In the case of Three Mile Island, it took many months of sifting through computer data, numerous interviews, and much technical analysis before a reasonable scenario of “what happened” could be constructed. This circumstance leads to an inherent contradiction in high-risk systems: the very procedures that are necessary during normal operations are hopelessly inadequate during emergencies.
During normal operations, a centralized control team must know exactly what each operator is doing, so that one person does not do something that would interact with another component to endanger the whole system. Therefore, operator procedures must be fixed and exact. However, accidents tend to happen when events for which there are no clear procedures occur. The lack of procedures, combined with operators’ ignorance of the exact state of affairs, means that operators must take independent action based on their best guess as to what is happening.
Without suggesting that back-up systems and redundant safety features should be eliminated, Perrow notes that these measures add to the complexity of a system and decrease the likelihood of timely comprehension of a problem.

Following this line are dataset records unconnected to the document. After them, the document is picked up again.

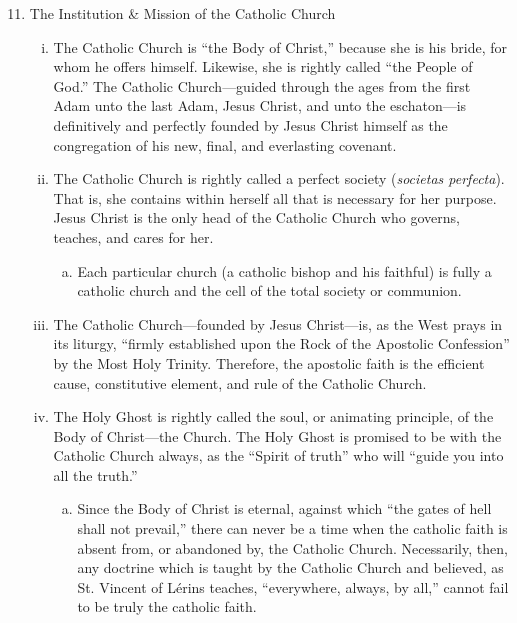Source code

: \begin{enumerate}
\setcounter{enumi}{10}
	\item The Institution \& Mission of the Catholic Church
	\begin{enumerate}[i.]
		\item The Catholic Church is ``the Body of Christ,'' because she is his bride, for whom he offers himself. Likewise, she is rightly called ``the People of God.'' The Catholic Church---guided through the ages from the first Adam unto the last Adam, Jesus Christ, and unto the eschaton---is definitively and perfectly founded by Jesus Christ himself as the congregation of his new, final, and everlasting covenant.
		\item The Catholic Church is rightly called a perfect society (\textit{societas perfecta}). That is, she contains within herself all that is necessary for her purpose. Jesus Christ is the only head of the Catholic Church who governs, teaches, and cares for her.
			\begin{enumerate}[a.]
				\item Each particular church (a catholic bishop and his faithful) is fully a catholic church and the cell of the total society or communion.
			\end{enumerate}
		\item The Catholic Church---founded by Jesus Christ---is, as the West prays in its liturgy, ``firmly established upon the Rock of the Apostolic Confession'' by the Most Holy Trinity. Therefore, the apostolic faith is the efficient cause, constitutive element, and rule of the Catholic Church.
		\item The Holy Ghost is rightly called the soul, or animating principle, of the Body of Christ---the Church. The Holy Ghost is promised to be with the Catholic Church always, as the ``Spirit of truth'' who will ``guide you into all the truth.''
		\begin{enumerate}[a.]
			\item Since the Body of Christ is eternal, against which ``the gates of hell shall not prevail,'' there can never be a time when the catholic faith is absent from, or abandoned by, the Catholic Church. Necessarily, then, any doctrine which is taught by the Catholic Church and believed, as St. Vincent of Lérins teaches, ``everywhere, always, by all,'' cannot fail to be truly the catholic faith.

\end{enumerate}
\end{enumerate}
\end{enumerate}
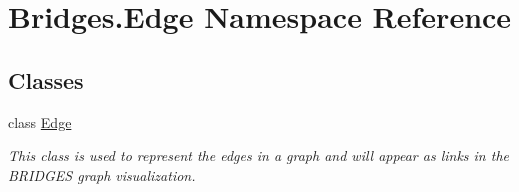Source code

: \hypertarget{namespace_bridges_1_1_edge}{}\section{Bridges.\+Edge Namespace Reference}
\label{namespace_bridges_1_1_edge}
\subsection*{Classes}
\begin{DoxyCompactItemize}
\item 
class \mbox{\hyperlink{class_bridges_1_1_edge_1_1_edge}{Edge}}
\begin{DoxyCompactList}\small\item\em This class is used to represent the edges in a graph and will appear as links in the B\+R\+I\+D\+G\+ES graph visualization. \end{DoxyCompactList}\end{DoxyCompactItemize}
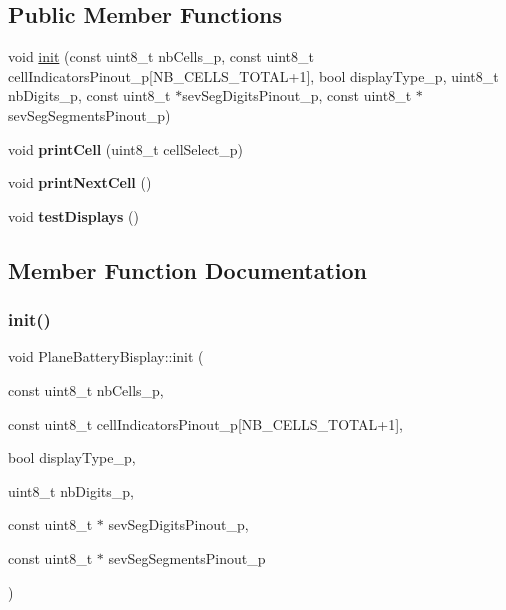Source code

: \subsection*{Public Member Functions}
\begin{DoxyCompactItemize}
\item 
void \hyperlink{class_plane_battery_bisplay_aaa5bb0ec5fd6c31febf211dc1c10273b}{init} (const uint8\+\_\+t nb\+Cells\+\_\+p, const uint8\+\_\+t cell\+Indicators\+Pinout\+\_\+p\mbox{[}N\+B\+\_\+\+C\+E\+L\+L\+S\+\_\+\+T\+O\+T\+AL+1\mbox{]}, bool display\+Type\+\_\+p, uint8\+\_\+t nb\+Digits\+\_\+p, const uint8\+\_\+t $\ast$sev\+Seg\+Digits\+Pinout\+\_\+p, const uint8\+\_\+t $\ast$sev\+Seg\+Segments\+Pinout\+\_\+p)
\item 
\mbox{\label{class_plane_battery_bisplay_a2e5a1c0a536c707a2d02562210fa8d67}} 
void {\bfseries print\+Cell} (uint8\+\_\+t cell\+Select\+\_\+p)
\item 
\mbox{\label{class_plane_battery_bisplay_ae3c48c207bc32d8b76b7d5790574de60}} 
void {\bfseries print\+Next\+Cell} ()
\item 
\mbox{\label{class_plane_battery_bisplay_a1d55cf98e2230b5e19345c6243c5b9be}} 
void {\bfseries test\+Displays} ()
\end{DoxyCompactItemize}


\subsection{Member Function Documentation}
\mbox{\label{class_plane_battery_bisplay_aaa5bb0ec5fd6c31febf211dc1c10273b}} 
\subsubsection{\texorpdfstring{init()}{init()}}
{\footnotesize\ttfamily void Plane\+Battery\+Bisplay\+::init (\begin{DoxyParamCaption}\item[{const uint8\+\_\+t}]{nb\+Cells\+\_\+p,  }\item[{const uint8\+\_\+t}]{cell\+Indicators\+Pinout\+\_\+p\mbox{[}\+N\+B\+\_\+\+C\+E\+L\+L\+S\+\_\+\+T\+O\+T\+A\+L+1\mbox{]},  }\item[{bool}]{display\+Type\+\_\+p,  }\item[{uint8\+\_\+t}]{nb\+Digits\+\_\+p,  }\item[{const uint8\+\_\+t $\ast$}]{sev\+Seg\+Digits\+Pinout\+\_\+p,  }\item[{const uint8\+\_\+t $\ast$}]{sev\+Seg\+Segments\+Pinout\+\_\+p }\end{DoxyParamCaption})}


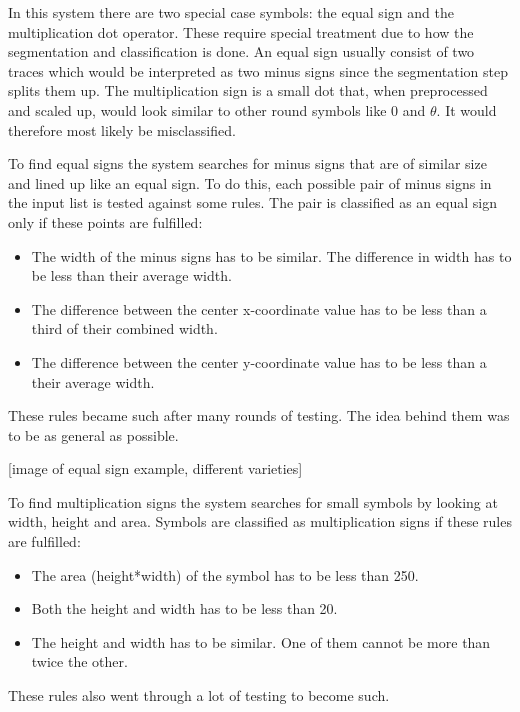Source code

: In this system there are two special case symbols: the equal sign and the multiplication dot operator. These require special treatment due to how the segmentation and classification is done. An equal sign usually consist of two traces which would be interpreted as two minus signs since the segmentation step splits them up. The multiplication sign is a small dot that, when preprocessed and scaled up, would look similar to other round symbols like 0 and $\theta$. It would therefore most likely be misclassified.

To find equal signs the system searches for minus signs that are of similar size and lined up like an equal sign. To do this, each possible pair of minus signs in the input list is tested against some rules. The pair is classified as an equal sign only if these points are fulfilled:

\begin{itemize}
    \setlength\itemsep{0em}
    \item The width of the minus signs has to be similar. The difference in width has to be less than their average width.
    \item The difference between the center x-coordinate value has to be less than a third of their combined width.
    \item The difference between the center y-coordinate value has to be less than a their average width.
\end{itemize}

These rules became such after many rounds of testing. The idea behind them was to be as general as possible.

[image of equal sign example, different varieties]

To find multiplication signs the system searches for small symbols by looking at width, height and area. Symbols are classified as multiplication signs if these rules are fulfilled:

\begin{itemize}
    \setlength\itemsep{0em}
    \item The area (height*width) of the symbol has to be less than 250.
    \item Both the height and width has to be less than 20.
    \item The height and width has to be similar. One of them cannot be more than twice the other.
\end{itemize}

These rules also went through a lot of testing to become such.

For instance, suppose that to ensure the accuracy of control panel information about a very important measurement, there are not one but two gauges measuring the amount of water in a tank. Now suppose that one shows that the tank is empty and the other that it is full. Is one gauge broken? If so, which one? Is the tank either empty or full? Perhaps it is half full, and both gauges are malfunctioning or disconnected.
Assume that a partly full tank could account for observed leakage, and that an empty tank would explain overheating. What if other gauges suggest neither leakage nor overheating? Are both of these gauges accurate, or is one or both faulty, and if so, which? And so on. Even in this oversimplified hypothetical case, the possibilities multiply rapidly when a possible doubt is introduced regarding each piece of information.
In some technologies, normal accidents are relatively frequent but limited in catastrophic potential. Wind turbines can be dangerous and have caused horrible injuries to maintenance personnel, but they are not going to spin off and decapitate thousands of people. In nuclear technologies, the catastrophic potential is immense, as we are seeing again at Fukushima. Nuclear accidents, viewed through historical or systems analysis, are a certainty. It is hubris to think otherwise.
Notes:
- This article first appeared in the Winter, 2012 edition of Synthesis/Regeneration.
- Charles Perrow’s 1984 book, Normal Accidents: Living with High-Risk Technologies (Basic Books, NY, 1984), offers a framework for evaluating and reducing the risk of accidents in various industrial technologies.